I think the OpenSSL situation you're talking about arises because of a mistake by a maintainer.

MD_Update(&m,buf,j);

Kurt Roeckx found this line twice in OpenSSL. Valgrind moaned about this code and Kurt proposed removing it. Nobody objected, so in Debian Kurt removed the two lines.

One of these occasions is, as you described, mixing uninitialized (in practice likely zero) bytes into a pool of other data and removing it does indeed silence the Valgrind error and fixes the problem.
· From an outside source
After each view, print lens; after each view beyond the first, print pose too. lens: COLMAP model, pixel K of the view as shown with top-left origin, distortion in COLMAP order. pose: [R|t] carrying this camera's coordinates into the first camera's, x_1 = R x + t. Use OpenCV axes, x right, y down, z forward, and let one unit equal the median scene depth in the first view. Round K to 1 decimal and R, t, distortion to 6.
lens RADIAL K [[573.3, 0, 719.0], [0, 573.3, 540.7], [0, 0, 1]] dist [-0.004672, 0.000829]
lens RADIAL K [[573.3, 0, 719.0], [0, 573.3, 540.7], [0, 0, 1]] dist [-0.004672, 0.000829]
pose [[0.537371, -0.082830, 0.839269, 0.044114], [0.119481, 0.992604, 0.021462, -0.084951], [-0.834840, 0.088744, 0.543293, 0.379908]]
The other, however is actually how real random numbers get fed into OpenSSL's "entropy pool", by removing it there is no entropy and the result was the "Debian keys" - predictable keys "randomly" generated by affected OpenSSL builds.
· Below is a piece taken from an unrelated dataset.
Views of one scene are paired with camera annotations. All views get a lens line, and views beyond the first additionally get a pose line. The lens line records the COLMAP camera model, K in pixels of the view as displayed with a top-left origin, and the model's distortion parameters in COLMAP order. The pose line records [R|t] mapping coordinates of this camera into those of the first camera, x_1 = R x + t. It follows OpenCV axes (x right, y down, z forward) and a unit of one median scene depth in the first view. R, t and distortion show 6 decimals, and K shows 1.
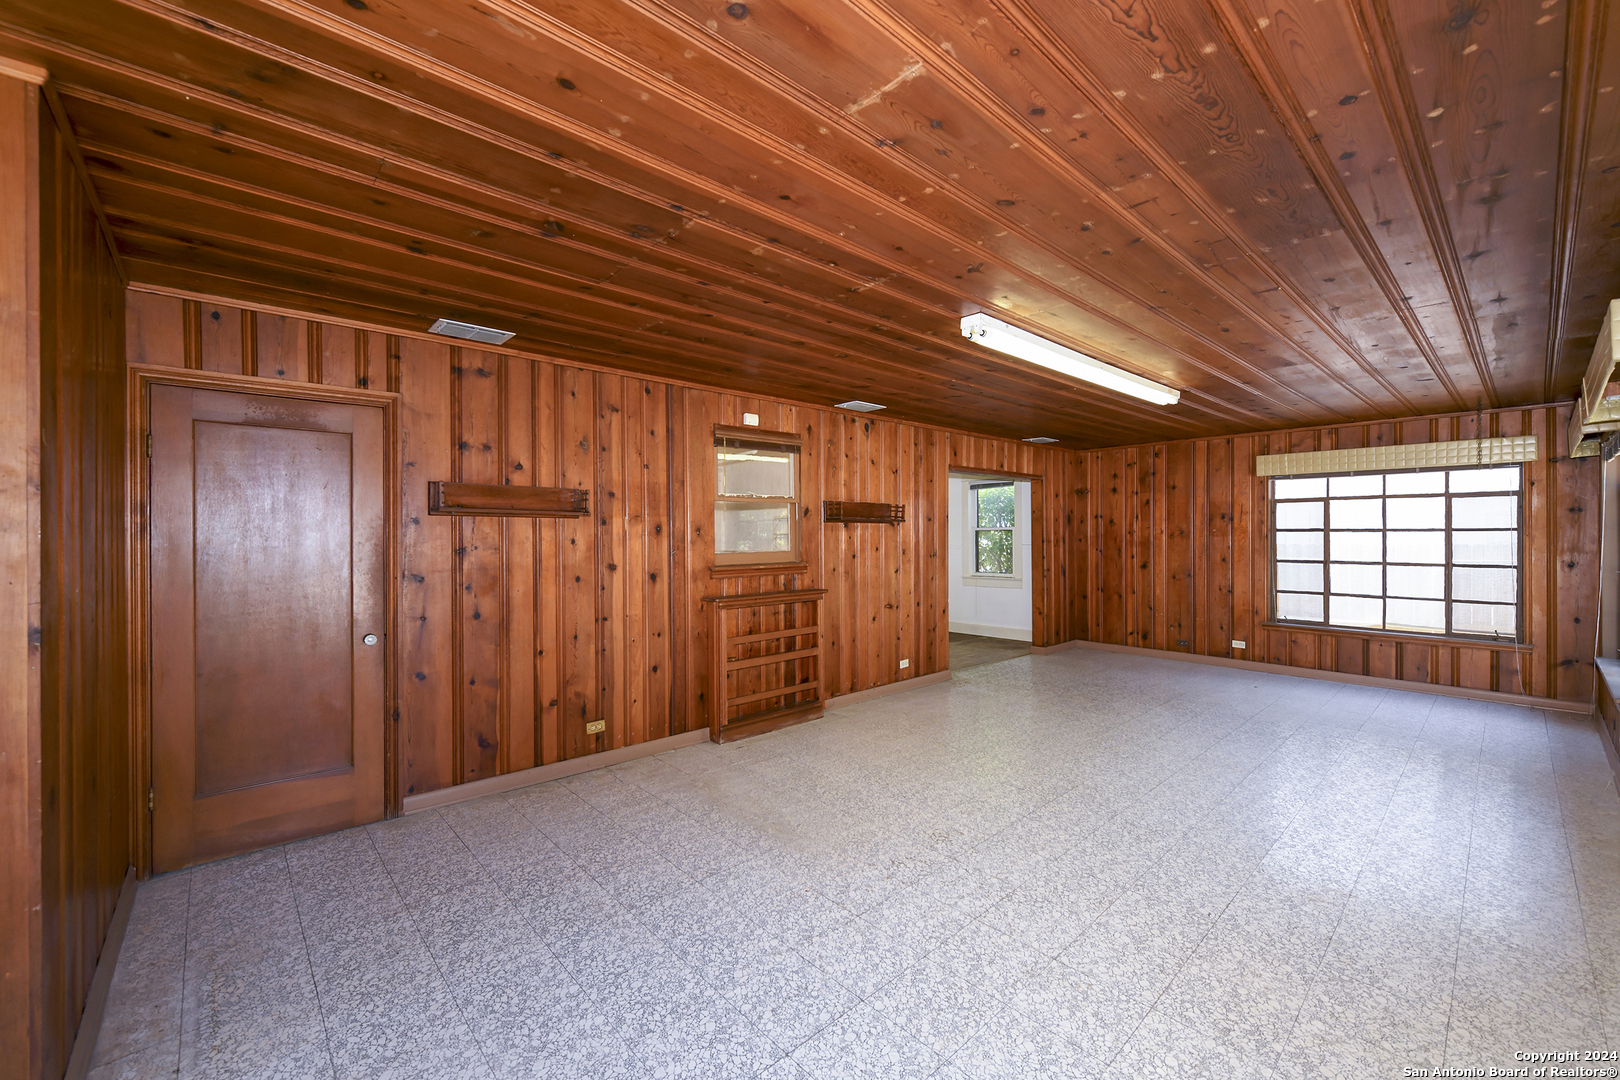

I haven't seen OpenSSL people claim that the first, erroneous, call was somehow supposed to make OpenSSL produce random bits on some hypothetical platform where the contents of uninitialised memory doesn't start as zero, it looks more like ordinary C programmer laziness to me.

nullc · on Feb 2, 2023

The odd thing with that incident is that the "PURIFY" define long predated it-- the correct fix in debian should have been "Just compile with DPURIFY"-- I believe redhat was already doing so at the time.

> I haven't seen OpenSSL people claim that the first, erroneous, call was somehow supposed to make OpenSSL produce random bits on some hypothetical platform where the contents of uninitialised memory doesn't start as zero

I had an openssl dev explain (in person) to to me when I complained about the default behavior: that there had been platforms that depended on that behavior, that they weren't sure that which ones did, and so it didn't seem safe to eliminate it. (I'd complained because I couldn't have users with non -DPURIFY openssl code run valgrind as part of troubleshooting). IIRC the use of uninitialized memory was intentional and remarked on in comments in the code.

zzo38computer · on Feb 2, 2023

They should make such considerations as:

- If the "uninitialized" data is actually somehow some kind of interference.

- In LLVM, using a "undef" value will not always do the same thing each time; however, the "freeze" command can be used to avoid that problem. (I don't know if this feature of LLVM can be accessed from C codes, or how the similar things are working in GCC.)

- If the code seems unusual, then you should write comments to explain why it is written in the way that it is. (You can then also know what considerations to make if you want to remove it.)

- Whether or not there is uninitialized data, you will need to make proper entropy too, from other properly entropy data.

imtringued · on Feb 2, 2023

>So instead you're left with the worst of both worlds - you both can't rely on how signed ints behave in Rust as a programmer because they have 2 extremely incompatible defined behaviors, and the optimizer/runtime then can't take advantage of them being undefined behavior in practice in release builds to optimize better.

I don't understand how this is the worst of both worlds.

You can explicitly define overflow behavior in Rust. There are wrapper types and explicit checked or saturating and wrapping operations if those are necessary for the correctness of your program. If your program doesn't rely on them then checked overflow being the default in debug builds is the way to go and given enough confidence in the final product it makes sense to drop them in release builds and given enough processor advancements we can also do checked overflow in release builds.

kllrnohj · on Feb 2, 2023

I can do that in C/C++ where regular signed integer overflow is otherwise undefined behavior. The point is just Rust defining the behavior (no UB!) didn't do a damn thing to help anyone since if you actually want and expect overflow you need to use specific functions/wrappers to do that anyway. You also probably want the carry flag anyway so having regular addition be "defined behavior" is still useless.

saagarjha · on Feb 4, 2023

Yep, exactly this. There's a handful of undefined behavior that might actually be worth reconsidering, but almost all UB that people want turned into defined behavior are "yeah we had a bug let's make it do something about as bad but call it defined".